AboveNet trades on a multiple of just under half other bandwidth infrastructure plays, such as co-location providers and data centre specialists (currently both trading at around 14x EBITDA). Most observers believe AboveNet’s share price underplays the company’s potential and expect a substantial re-rating sometime in the next 12 months, bringing the company’s valuation into line with the private sector. 

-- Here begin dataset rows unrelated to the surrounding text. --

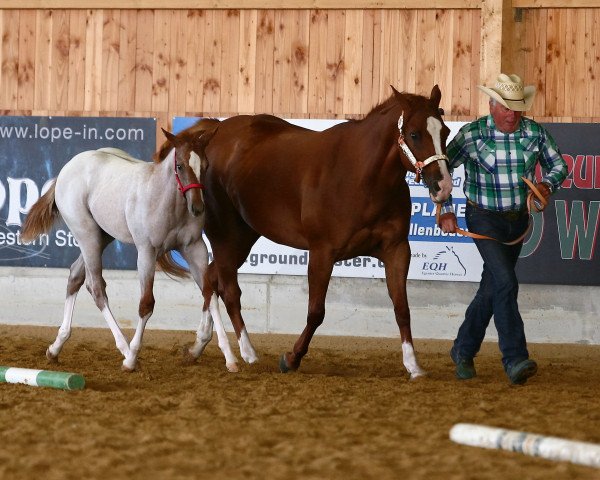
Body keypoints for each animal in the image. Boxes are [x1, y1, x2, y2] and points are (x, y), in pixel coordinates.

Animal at [177, 86, 450, 378]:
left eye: (444, 132)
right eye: (415, 134)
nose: (443, 186)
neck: (361, 177)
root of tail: (214, 133)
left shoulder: (397, 250)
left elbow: (402, 308)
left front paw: (413, 364)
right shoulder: (322, 252)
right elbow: (316, 311)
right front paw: (292, 357)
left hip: (243, 237)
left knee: (211, 280)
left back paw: (199, 344)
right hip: (226, 236)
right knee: (229, 291)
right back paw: (247, 352)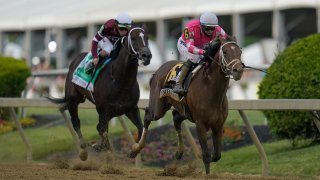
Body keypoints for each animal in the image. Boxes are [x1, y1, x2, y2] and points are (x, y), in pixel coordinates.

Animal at [47, 27, 152, 162]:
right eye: (133, 38)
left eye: (147, 37)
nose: (147, 55)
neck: (120, 80)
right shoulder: (103, 109)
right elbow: (102, 131)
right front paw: (101, 148)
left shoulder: (130, 108)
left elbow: (140, 129)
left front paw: (133, 151)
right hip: (72, 100)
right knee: (76, 122)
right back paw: (83, 151)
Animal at [129, 35, 242, 174]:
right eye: (225, 52)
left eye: (240, 51)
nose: (238, 70)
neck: (210, 88)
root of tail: (158, 70)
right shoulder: (200, 124)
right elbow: (206, 155)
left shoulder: (218, 124)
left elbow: (216, 155)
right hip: (158, 108)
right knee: (147, 116)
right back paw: (136, 148)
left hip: (183, 110)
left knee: (176, 118)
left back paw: (179, 152)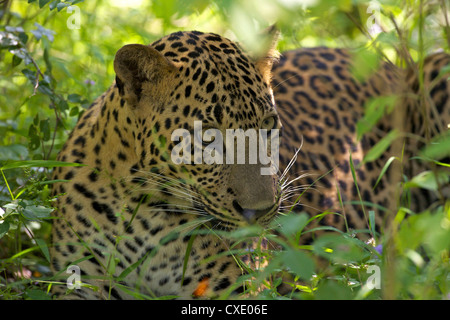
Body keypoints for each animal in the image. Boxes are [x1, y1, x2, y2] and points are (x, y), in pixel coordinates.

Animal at [50, 28, 450, 300]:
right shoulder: (76, 282)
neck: (149, 213)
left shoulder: (238, 288)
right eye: (207, 136)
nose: (261, 212)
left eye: (268, 124)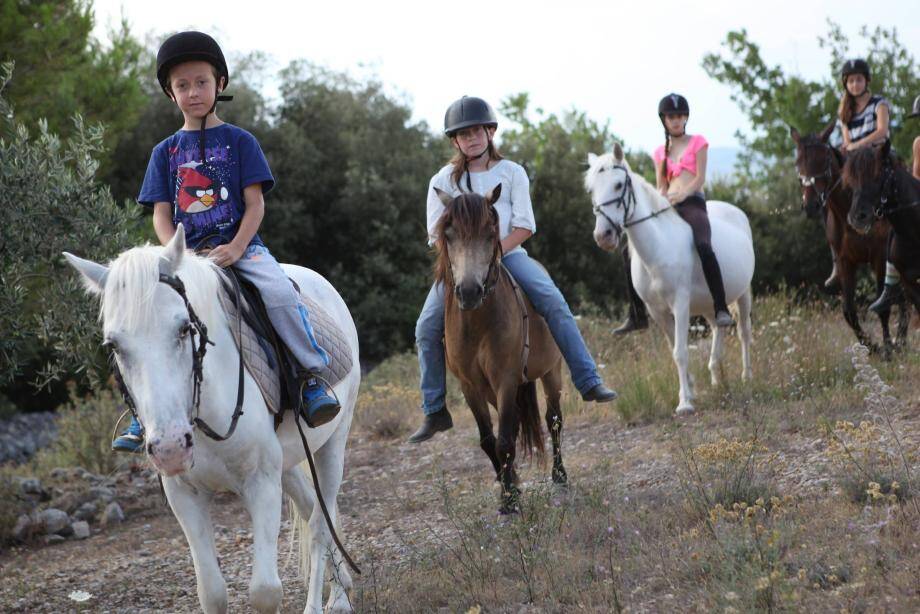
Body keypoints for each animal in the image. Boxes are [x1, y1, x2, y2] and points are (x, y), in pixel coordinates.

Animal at [63, 227, 360, 614]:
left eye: (183, 328)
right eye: (113, 346)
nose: (171, 449)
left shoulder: (261, 484)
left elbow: (265, 591)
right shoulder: (183, 495)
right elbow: (212, 592)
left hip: (333, 443)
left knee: (322, 524)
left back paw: (333, 602)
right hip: (290, 462)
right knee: (315, 511)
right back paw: (343, 589)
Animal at [434, 184, 568, 516]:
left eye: (490, 233)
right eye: (448, 234)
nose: (469, 291)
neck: (477, 323)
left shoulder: (505, 379)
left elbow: (505, 440)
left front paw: (509, 501)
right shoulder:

A survivor’s guide to consolidation: how the runners and riders stack up

AboveNet
Biggest pure metro player in terms of revenue and the only publicly quoted company in the sector with a market capitalisation of $1.6 billion. Serves 19 key US metro markets and network runs to more than 2.3 million fibre miles with 2,400 buildings on-net. Can tap a $250 million credit facility for a big ticket acquisition but dashed hopes of an imminent deal when it raided its war chest last November to pay a $130 million one-off dividend. With no debt and plenty of free cash flow, a deal must surely be imminent. But could a private equity buyer turn the tables and take it private while it still trades cheap to others in the sector?

FiberLight
Owns 520,000 fibre miles in 21 metro networks, including a deep footprint in Georgia, Florida, Washington DC, Texas and Virginia. Created when management bought out the fibre assets of Xspedius Fiber in 2005 and backed by Thermo Telecom Partners (which also owns Globalstar, the largest satellite phone service operator in the world). Much of the growth so far has been organic, but will not rule out a deal if the numbers stack up. In a good financial position with very little debt and a clear vision for the future. Simple ownership structure makes it an attractive play.

Fibertech Networks
Founded in 2000 with start-up capital from Bank of America, Fibertech owns 600,000 fibre miles and serves 24 metro areas – one of the largest providers in the country. Bought by Court Square Capital Partners last December for around $500 million – equivalent to a multiple of 10.3x EBITDA. Management are still bedding down the deal but keen to grow the business and ideally placed to make strategic acquisitions. Would potentially make a good fit with Lightower. Possible exit for Court Square via an IPO in three to five years?

Lightower Fiber Networks
Nipping at the heels of Zayo as a leading consolidator in the sector. Has made four acquisitions in the last eight months, including the $110 million purchase of Lexent Metro Connect last autumn on an estimated multiple of 12.2x EBITDA. Fibre footprint extends more than 6,500 fibre miles from New England to eastern New York State, Long Island and New York City with over 2,000 on-net buildings. Its backers – M/C Venture Capital and Ridgemont Equity Partners – appear willing to provide debt financing for further deals.

Sidera Networks
Formed last September after ABRY Partners took RCN Networks private in a $500 million deal. New private equity backer is very vocal in its intentions to use Sidera as a platform for acquisitions and consolidation to add to existing network of 355,000 fibre miles. Bought Long Island Fiber Exchange last December while still actively overseeing the rebranding of RCN, so clearly willing and able to pursue bigger deals. Chief executive Mike Sicoli is seen as a play maker.

Zayo Group
The ‘grand consolidator.’ Founded in 2007 and backed by seven private equity investors, Zayo has expanded rapidly through 15 acquisitions to build a network of 753,000 fibre miles and 3,103 on-net buildings. Made three acquisitions last year, including American Fiber Systems and AGL Networks. Has already raised $350 million in acquisition financing through the capital markets and has an additional $75 million lined up in a revolving credit facility. Chief executive Dan Caruso has dampened speculation about a possible IPO but complex ownership structure could make a share sale attractive. Caruso has spoken of his intention to make three to four fill-in acquisitions in the coming months.